From April 1st 2025, Docker Hub (https://registry-1.docker.io) has put into effect additional request rate limiting, all users with a Pro, Team, or Business subscription will have unlimited Docker Hub pulls with fair use but unauthenticated users and users with a free Personal account have the following pull limits:
- Unauthenticated users: 10 pulls/hour
- Authenticated users with a free account: 100 pulls/hour
For further details on Docker Hub's rating limiting, see https://www.docker.com/increase-rate-limits/
NOTE: Previously, in November 2020, Docker Hub (https://registry-1.docker.io) put into effect request rate limiting, primarily for Anonymous and Free user accounts. Anonymous and Free users were limited to 100 and 200 container image pull requests per six hours respectively. Docker Pro and Docker Team accounts were allowed 5000 pulls in a 24 hour period
As a result of this rate limiting, users of Red Hat's Quay.io may also be affected if the Quay image uses a base image that resides in Docker Hub. See https://access.redhat.com/articles/5531191 for further details.
What is the Impact to Nexus Repository users?
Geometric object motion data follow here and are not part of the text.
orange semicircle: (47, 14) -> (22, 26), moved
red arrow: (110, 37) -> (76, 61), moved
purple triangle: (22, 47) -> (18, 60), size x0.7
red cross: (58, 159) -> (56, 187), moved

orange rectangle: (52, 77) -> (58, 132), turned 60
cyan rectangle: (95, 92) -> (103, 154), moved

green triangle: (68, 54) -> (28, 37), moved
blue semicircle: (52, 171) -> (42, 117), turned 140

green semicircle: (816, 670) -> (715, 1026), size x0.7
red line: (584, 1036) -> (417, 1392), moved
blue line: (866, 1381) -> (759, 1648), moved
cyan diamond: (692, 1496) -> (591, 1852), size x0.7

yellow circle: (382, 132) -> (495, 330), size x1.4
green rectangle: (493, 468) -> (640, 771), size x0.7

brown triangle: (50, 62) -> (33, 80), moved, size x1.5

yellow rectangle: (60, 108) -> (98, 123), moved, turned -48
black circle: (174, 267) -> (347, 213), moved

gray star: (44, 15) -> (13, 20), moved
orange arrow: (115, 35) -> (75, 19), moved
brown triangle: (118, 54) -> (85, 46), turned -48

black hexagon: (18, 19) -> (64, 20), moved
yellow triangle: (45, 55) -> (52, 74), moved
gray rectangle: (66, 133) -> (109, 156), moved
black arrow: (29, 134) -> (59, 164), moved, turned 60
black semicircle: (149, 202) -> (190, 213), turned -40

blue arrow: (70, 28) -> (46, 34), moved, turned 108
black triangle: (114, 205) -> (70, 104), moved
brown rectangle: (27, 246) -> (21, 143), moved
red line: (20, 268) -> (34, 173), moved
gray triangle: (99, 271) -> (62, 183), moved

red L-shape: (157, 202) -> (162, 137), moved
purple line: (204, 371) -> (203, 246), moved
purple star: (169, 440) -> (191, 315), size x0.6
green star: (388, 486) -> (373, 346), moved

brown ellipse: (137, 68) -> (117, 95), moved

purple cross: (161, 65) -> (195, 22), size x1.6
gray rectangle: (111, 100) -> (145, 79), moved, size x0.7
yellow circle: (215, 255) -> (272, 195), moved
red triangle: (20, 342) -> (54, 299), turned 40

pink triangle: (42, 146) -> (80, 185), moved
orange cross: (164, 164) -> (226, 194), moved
If you are proxying to Docker Hub especially with an Anonymous or Free Docker Hub account, then you may experience pull request failures with a "manifest unknown" error response e.g.
$ docker pull nexus-test.local/alpine/git:v2.34.2
Error response from daemon: manifest for nexus-test.local/alpine/git:v2.34.2 not found: manifest unknown: manifest unknown
In the Nexus Repo <data_dir>/log/nexus.log you may see WARN logging similar to the following:
DD/MM/YYYY:HH:MM:SS +0000 WARN [qtp1658624585-654545] admin org.sonatype.nexus.repository.docker.internal.V2Handlers - Error: GET /v2/library/alpine/git/manifests/sha256:59ada2270cda98dd960d921297578f8c94cd66026110b4c6494d8fc97c966c28: 429 - org.sonatype.nexus.repository.docker.internal.V2Exception: You have reached your pull rate limit. You may increase the limit by authenticating and upgrading: https://www.docker.com/increase-rate-limit
And in the Nexus Repo <data_dir>/log/outbound-request.log file you may see a HTTP 429 response for the corresponding request to Docker Hub e.g.
If this observed, then you are hitting the request rate limiting.
How to handle rate limit failures?
Firstly, if you are an enterprise that is a regular user of Docker and pull images from Docker Hub, then you should strongly consider purchasing a Docker Hub Pro or Teams account which will potentially allow you to perform unlimited pulls from Docker Hub.
You should then configure your Docker Hub proxy on the Nexus Repo side with this Pro/Teams user as follows:
- From the Nexus Repo UI --> Administration --> Repository --> Repositories page, open your Docker Hub proxy config page, then scroll down to the "HTTP" section.
- Enter your Docker Hub username and password and then click the [ Save ] button.
In addition to using a Pro Docker Hub account, you should also consider implementing the following settings in your Docker Hub proxy on the Nexus Repo side to try and minimise the number of outgoing requests being made to Docker Hub:
- Set an appropriate "Maximum metadata age" (e.g. 1440).
- Set an appropriate "Maximum component age" (e.g. -1). The example value "-1" prevents the proxy repository from checking for changes to already existing images.
- For Docker group repositories, move the Docker Hub proxy repository to the end of the Group Members list. This may not be appropriate, if you have a large members list and you rely on Docker Hub for most of your images. In that case, you should at least place the Docker Hub proxy below any hosted repos.